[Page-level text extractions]
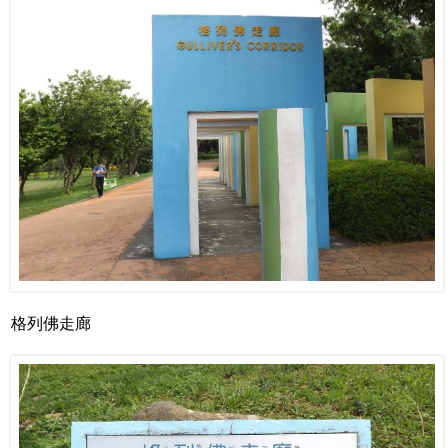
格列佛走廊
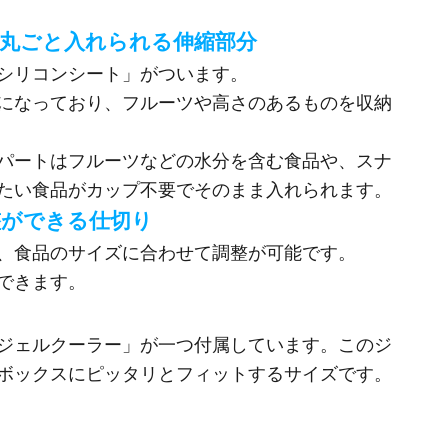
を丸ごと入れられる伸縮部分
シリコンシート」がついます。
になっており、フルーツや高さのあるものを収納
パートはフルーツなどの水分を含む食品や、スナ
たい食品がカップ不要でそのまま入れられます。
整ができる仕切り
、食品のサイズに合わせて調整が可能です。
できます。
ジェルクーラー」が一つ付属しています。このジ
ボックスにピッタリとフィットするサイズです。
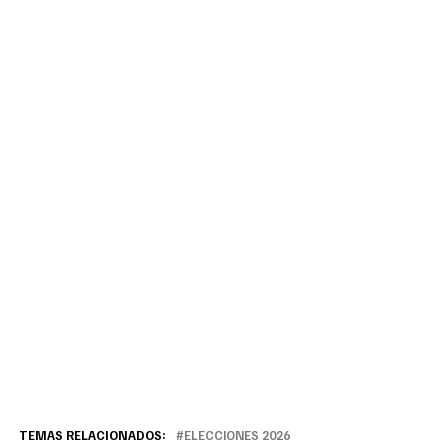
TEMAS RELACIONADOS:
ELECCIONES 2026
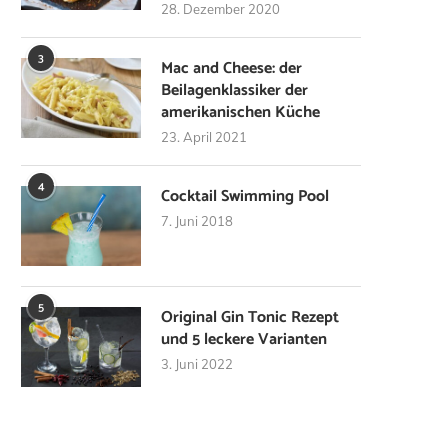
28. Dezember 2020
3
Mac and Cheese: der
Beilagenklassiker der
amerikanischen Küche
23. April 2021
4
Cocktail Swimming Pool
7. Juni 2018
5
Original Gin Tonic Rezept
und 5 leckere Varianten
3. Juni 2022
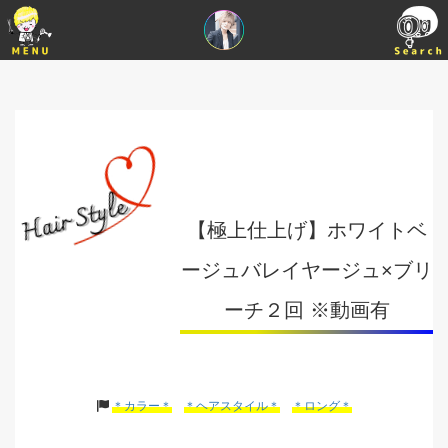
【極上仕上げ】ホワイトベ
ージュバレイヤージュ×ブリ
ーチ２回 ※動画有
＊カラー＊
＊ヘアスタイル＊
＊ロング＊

==

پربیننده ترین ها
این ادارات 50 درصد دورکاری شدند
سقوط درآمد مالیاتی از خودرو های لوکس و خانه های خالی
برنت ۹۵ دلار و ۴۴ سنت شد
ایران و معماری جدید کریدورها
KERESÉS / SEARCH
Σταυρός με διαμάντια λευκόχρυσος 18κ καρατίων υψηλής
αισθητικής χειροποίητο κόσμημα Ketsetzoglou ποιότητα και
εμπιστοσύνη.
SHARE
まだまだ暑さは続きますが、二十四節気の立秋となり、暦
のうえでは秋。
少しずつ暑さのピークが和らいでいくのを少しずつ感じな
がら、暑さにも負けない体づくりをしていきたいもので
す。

--

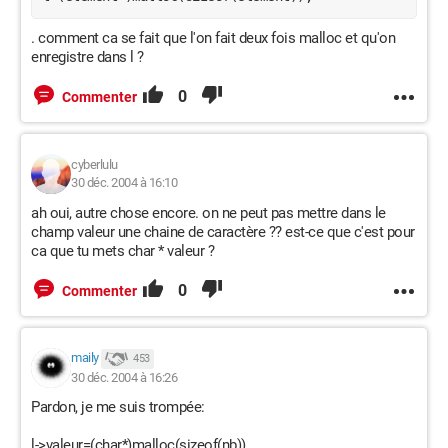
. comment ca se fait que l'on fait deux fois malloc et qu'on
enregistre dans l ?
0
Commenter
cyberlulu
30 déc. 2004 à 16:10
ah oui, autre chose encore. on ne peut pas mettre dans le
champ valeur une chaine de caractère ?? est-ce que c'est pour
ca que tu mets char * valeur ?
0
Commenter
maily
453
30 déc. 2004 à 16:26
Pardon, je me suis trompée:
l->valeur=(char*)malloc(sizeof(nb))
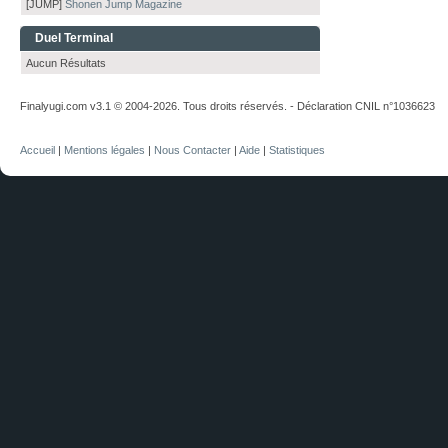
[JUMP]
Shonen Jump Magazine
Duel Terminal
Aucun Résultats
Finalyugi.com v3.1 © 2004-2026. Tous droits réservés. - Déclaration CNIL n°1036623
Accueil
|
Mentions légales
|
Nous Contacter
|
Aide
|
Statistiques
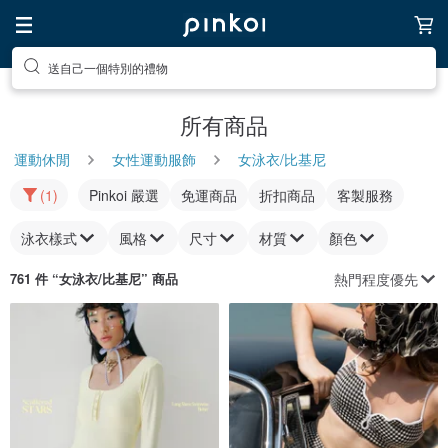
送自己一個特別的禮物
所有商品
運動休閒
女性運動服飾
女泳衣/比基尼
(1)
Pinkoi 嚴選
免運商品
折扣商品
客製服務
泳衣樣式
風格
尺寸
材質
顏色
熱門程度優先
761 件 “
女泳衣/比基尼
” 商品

◆ **The task**:
Return the part of the entries that opens with the line containing "を丸ごと入れられる伸縮部分" and closes with the line containing "3. Juni 2022", both lines included. Leave the pictures out.

◆ **Written solution**:
を丸ごと入れられる伸縮部分
シリコンシート」がついます。
になっており、フルーツや高さのあるものを収納
パートはフルーツなどの水分を含む食品や、スナ
たい食品がカップ不要でそのまま入れられます。
整ができる仕切り
、食品のサイズに合わせて調整が可能です。
できます。
ジェルクーラー」が一つ付属しています。このジ
ボックスにピッタリとフィットするサイズです。
TEMAS RELACIONADOS:
ELECCIONES 2026
28. Dezember 2020
3
Mac and Cheese: der
Beilagenklassiker der
amerikanischen Küche
23. April 2021
4
Cocktail Swimming Pool
7. Juni 2018
5
Original Gin Tonic Rezept
und 5 leckere Varianten
3. Juni 2022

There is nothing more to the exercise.